Bone-tired from a lack of sleep, Kerney sat at his desk and tried to stay focused as Sal Molina and Cruz Tafoya gave him an update. Clayton Istee was in Socorro with Ramona Pino and Russell Thorpe. Although there strictly to observe, Clayton was helping out with the canvass of Olsen’s friends and acquaintances to gain information about his recent behavior and state of mind.
“That’s fine with me,” Kerney said, brushing aside the unasked question about Clayton’s role in the investigation.
“So far, they’ve got nothing,” Tafoya said, “except for the fact that nobody’s seen Olsen for the past two weeks. He didn’t have many friends, and those who have been interviewed reported he seemed okay.
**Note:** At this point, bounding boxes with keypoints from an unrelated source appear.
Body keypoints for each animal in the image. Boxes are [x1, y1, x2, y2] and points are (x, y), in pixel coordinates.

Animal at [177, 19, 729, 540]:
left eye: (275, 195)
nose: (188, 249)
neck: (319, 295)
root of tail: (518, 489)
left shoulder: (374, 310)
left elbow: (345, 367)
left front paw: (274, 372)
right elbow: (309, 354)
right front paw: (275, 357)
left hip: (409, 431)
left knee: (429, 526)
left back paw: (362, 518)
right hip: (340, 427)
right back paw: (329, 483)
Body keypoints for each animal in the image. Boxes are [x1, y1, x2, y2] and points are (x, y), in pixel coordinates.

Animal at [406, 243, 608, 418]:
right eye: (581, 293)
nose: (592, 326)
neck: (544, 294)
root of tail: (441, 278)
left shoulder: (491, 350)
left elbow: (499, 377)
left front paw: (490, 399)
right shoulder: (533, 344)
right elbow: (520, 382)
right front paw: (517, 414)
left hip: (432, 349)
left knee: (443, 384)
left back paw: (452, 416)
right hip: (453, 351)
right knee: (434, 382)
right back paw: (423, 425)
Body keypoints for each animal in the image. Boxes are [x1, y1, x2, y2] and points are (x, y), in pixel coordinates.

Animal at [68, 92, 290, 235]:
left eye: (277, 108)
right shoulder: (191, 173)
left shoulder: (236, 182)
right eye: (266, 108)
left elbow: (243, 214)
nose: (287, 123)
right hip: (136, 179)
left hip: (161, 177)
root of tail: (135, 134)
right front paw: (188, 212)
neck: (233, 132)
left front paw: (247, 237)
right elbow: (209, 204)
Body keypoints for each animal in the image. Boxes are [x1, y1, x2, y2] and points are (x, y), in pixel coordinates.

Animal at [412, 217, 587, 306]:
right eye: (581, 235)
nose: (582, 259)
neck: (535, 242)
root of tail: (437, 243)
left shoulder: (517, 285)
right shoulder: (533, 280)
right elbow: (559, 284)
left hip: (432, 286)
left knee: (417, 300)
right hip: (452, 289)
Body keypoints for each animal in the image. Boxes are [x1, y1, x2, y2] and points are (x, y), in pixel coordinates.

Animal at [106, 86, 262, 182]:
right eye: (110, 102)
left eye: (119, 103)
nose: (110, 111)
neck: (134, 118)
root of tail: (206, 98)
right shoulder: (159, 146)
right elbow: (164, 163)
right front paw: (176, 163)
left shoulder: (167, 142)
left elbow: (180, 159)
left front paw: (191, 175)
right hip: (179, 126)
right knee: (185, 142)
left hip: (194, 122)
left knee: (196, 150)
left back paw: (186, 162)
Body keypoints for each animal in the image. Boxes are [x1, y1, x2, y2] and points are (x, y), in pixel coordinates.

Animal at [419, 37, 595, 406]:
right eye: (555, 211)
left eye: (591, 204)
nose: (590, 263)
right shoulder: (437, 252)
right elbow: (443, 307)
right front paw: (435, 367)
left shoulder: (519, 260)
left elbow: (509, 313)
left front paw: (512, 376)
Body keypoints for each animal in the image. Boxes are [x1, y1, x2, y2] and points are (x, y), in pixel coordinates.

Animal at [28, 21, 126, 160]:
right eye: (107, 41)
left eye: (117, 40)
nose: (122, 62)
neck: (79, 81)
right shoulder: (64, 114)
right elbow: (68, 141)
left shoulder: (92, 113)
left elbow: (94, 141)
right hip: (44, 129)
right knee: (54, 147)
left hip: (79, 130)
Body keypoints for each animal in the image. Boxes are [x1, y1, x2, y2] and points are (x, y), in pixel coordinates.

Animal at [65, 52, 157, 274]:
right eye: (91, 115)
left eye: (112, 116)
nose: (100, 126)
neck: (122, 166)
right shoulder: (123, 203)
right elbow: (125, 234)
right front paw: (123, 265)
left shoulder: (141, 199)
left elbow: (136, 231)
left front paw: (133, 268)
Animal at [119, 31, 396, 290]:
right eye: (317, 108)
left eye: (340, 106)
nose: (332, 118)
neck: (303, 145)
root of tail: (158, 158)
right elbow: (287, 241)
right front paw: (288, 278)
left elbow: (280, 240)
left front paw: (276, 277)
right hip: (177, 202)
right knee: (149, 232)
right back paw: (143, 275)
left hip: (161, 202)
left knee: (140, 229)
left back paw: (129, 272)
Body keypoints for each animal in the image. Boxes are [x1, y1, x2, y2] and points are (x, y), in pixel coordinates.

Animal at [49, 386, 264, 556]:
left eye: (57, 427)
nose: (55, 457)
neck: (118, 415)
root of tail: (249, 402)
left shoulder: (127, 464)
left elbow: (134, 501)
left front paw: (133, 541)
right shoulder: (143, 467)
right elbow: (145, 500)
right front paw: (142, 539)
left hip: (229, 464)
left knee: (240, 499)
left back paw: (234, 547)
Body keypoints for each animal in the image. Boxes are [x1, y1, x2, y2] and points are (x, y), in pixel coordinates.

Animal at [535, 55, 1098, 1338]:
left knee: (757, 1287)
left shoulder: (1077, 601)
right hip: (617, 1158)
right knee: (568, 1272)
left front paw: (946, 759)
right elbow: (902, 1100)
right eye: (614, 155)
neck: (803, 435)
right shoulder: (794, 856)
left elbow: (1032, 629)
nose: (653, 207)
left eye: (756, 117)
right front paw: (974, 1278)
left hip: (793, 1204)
No aberrant behavior, no verbal preoccupation about his criminal past, and no talk about a last-minute vacation to Scotland.”
“That fits with what Olsen’s supervisor and coworkers told Detective Pino,” Molina added.
“Also, the letters Olsen sent to his mother over the years contained no hint that he was plotting revenge or planning to go on a murder spree,” Tafoya said.
“I doubt he’d admit that to his mother,” Kerney said. “What about Chacon’s interviews at the penitentiary?”
“It was a mixed bag,” Molina replied. “The two other perps in the rape-murder case thought Olsen was more than capable of killing again. Of course, they laid the whole thing at Olsen’s feet. The Aryan brother who turned Olsen into his bitch doesn’t buy it. He pretty much said Olsen was a poser and a whiner while he was in the slam.”
Kerney looked at Tafoya. “Do you think Olsen’s mother held back information about his whereabouts?”
“No, I think she was genuinely upset that he’s missing.”
“So, except for Charles Stewart and Archie Schroder, who probably have their own agendas, nobody else sees Olsen as a stone-cold killer,” Kerney said.
“That’s affirmative,” Molina said, “and according to Probation and Parole, Olsen was the star of Victoria Drake’s caseload, a model parolee who went on to get a full pardon and his voting rights restored.”
Kerney picked up the list of seized evidence Ramona Pino had faxed to Molina and waved it at him. “How do we explain all the goodies that were found at Olsen’s house? Or the fact that we have a police artist sketch that looks a hell of a lot like Olsen, and that’s based on information from reliable, local witnesses?”
“Who encountered him near one of the crime scenes,” Tafoya noted.
Molina shrugged. “It gets even more confusing. Sergeant Istee found tire tracks from the blue van at Olsen’s house, so we know for certain the vehicle was there. He also found evidence that someone may have been kept prisoner in a utility room inside the house, and two footprints that match those found on your property but don’t square up with Olsen’s shoe size. The crime scene techs are on it.”
Kerney rubbed his hand over his chin. “Anything else?”
“Olsen left his passport and six hundred dollars in traveler’s checks behind,” Molina said. “They were hidden in a coffee can in the kitchen pantry. Why would he do that if he wasn’t planning to go back there? And if he was planning to return, why would he leave so much physical evidence that connected him to the murders lying around for us to find?”